13 Robert Calaghan was a fisherman of Halifax, Liverpool and
Guysborough. In November 1782 he married Jane Gordon, daughter of the
murdered Thomas Gordon in Liverpool. She had been married first to
William Headley and then Robert Stevenson who died in January 1782.
Callaghan also had a previous marriage. In 1785 he was head of a family
of eight in Liverpool. He moved to Guysborough County.

14 Enos Collins was born in 1774 to Hallet and Rhoda Collins
at Liverpool. He became a merchant adventurer and member of the
Legislative Council of Nova Scotia, amassed a fortune and died at the
age of 97. he followed the sea in his youth and was a fisherman,
mariner, trader and privateersman. He was one of the owners of the
famous privateer of 1812-15, Liverpool Packet. He also had
interests in whaling and timber. In 1825 he was the dominating figure in
establishing the Halifax Banking Company. Nova Scotia’s first bank and a
fore-runner of the CIBC. In the same year he married Margaret
Haliburton, sister of Judge Brenton Haliburton.

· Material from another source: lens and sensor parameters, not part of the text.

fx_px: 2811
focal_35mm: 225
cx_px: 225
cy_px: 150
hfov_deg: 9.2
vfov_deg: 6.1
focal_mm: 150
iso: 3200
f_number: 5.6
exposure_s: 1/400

15 Thomas Burnaby was born at Liverpool in 1771, son of
Joseph and Mercy. He married Bethyah Harrington in 1792. He was involved
with fishing as far as Labrador and in coastal trade as far south as the West Indies.
He commanded the privateer General Boyer in 1801 which was owned in part by Enos Collins.
He sailed as prize master aboard the privateer Duke of Kent in 1804-05.
He and Benjamin Collins and 10 hands were put in charge of a fast sailing schooner
which was captured by a Spanish gun boat. They were carried into Cummano, Venezuela
and incarcerated. On September 28th 1805 Perkins entered in his diary: “[Benjamin Collins]
brings Melancholla News of the Death of Mr. Thomas Burnaby” who died in prison
on the Spanish Main.

16 Zebulon Perkins was Simeon Perkins’ nephew. He was a sea captain and very
involved in business. He frequently entered into commercial arrangements with his uncle
Zebulon, unlike his uncle, was a mason.

17 Alexander Godfrey was born in Chatham, MA. In 1791 he married Phoebe West. He was
commander of the privateer brig Rover which defeated a Spanish squadron off the
Spanish Main in 1800. He died of yellow fever in Jamaica in 1803. His only child Ruth,
who died of burns, is buried in Liverpool’s historic cemetary.

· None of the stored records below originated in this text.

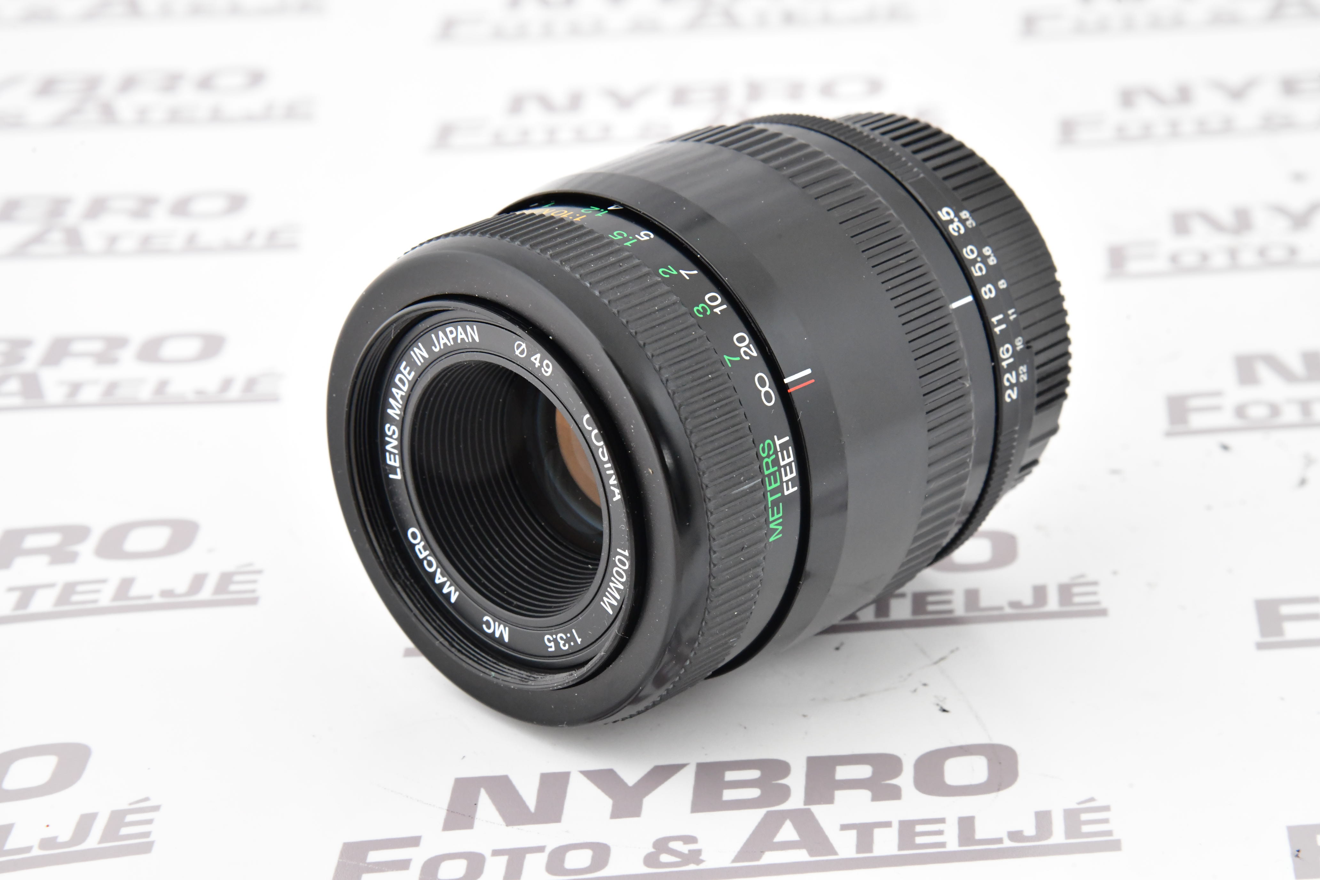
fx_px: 4400
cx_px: 660
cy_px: 440
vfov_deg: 11.4
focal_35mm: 120
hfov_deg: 17.1
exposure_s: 1/100
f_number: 16
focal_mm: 120
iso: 3200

18 Freeman Gardner was son of Simeon and Sarah Gardner of Nantucket, MA and Cape
Island, Nova Scotia. He married Mary Gardner and is buried in Liverpool’s historic cemetary.

19 Benjamin Knaut was born in 1768, a son of John Philip and Ann Knaut of Lunenburg.
He married Miss White of Beverly, MA in 1796 and Lucy Collins in 1801 and so was a brother-in-law
of Enos Collins. He was sheriff of Queens County in 1810. He was at various times a privateer.
He was a founding member of Trinity Anglican Church in Liverpool. He died in 1835.

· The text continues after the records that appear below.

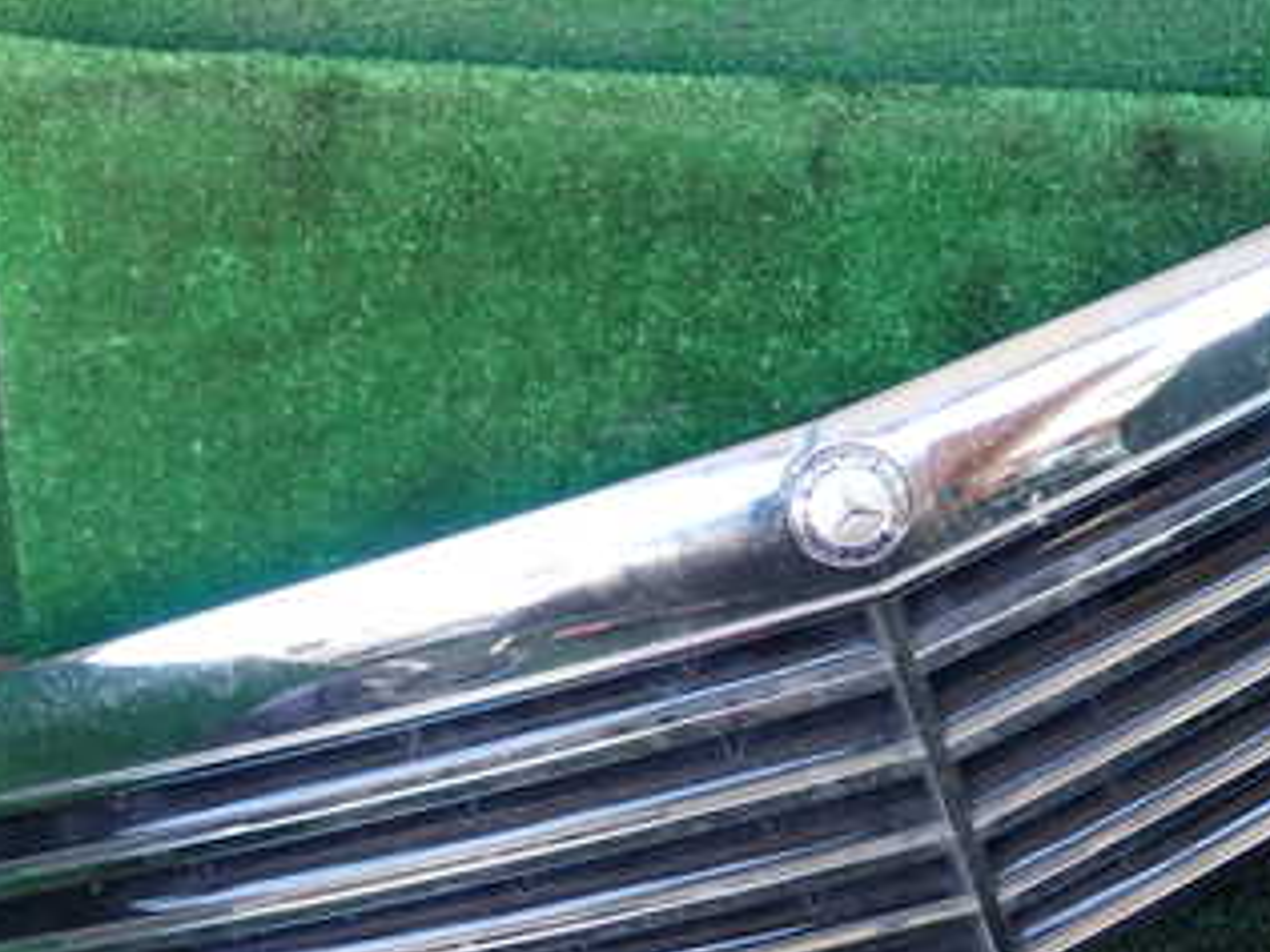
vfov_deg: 25.7
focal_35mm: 57
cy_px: 482
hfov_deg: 33.4
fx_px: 2091
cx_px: 860
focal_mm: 5.4
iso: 200
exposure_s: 1/60
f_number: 2.3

20 Lodowick Harrington was a son of Benjamin and Bethiah Harrington. He married Besey West
in Liverpool 1796. He was a fisherman, mariner and privateersman. While serving as a prize
captain with Alex Godfrey’s Rover, he became separated and with a crew of only a few,
he sailed the prize Nuestra Semora del Carmen from the Spanish Main to Liverpool,
some 2000 miles, making only one stop on the way, in nearby Cape Cod. The reason: the letter
of marque was on the Rover and if caught, Harrington and his crew might well have been
condemned and hanged as pirates. Cape Cod furnished them with food and water, probably
from relatives.

21 Robert Huston was a Loyalist settler at Shelburne and moved to Liverpool in 1796.
He was a member of the Grand Jury and an Overseer of the Poor.

22 It is clear that many, indeed perhaps a majority of the masons of this time often spent
long periods of time as sea and so their business prevented them from attending regularly.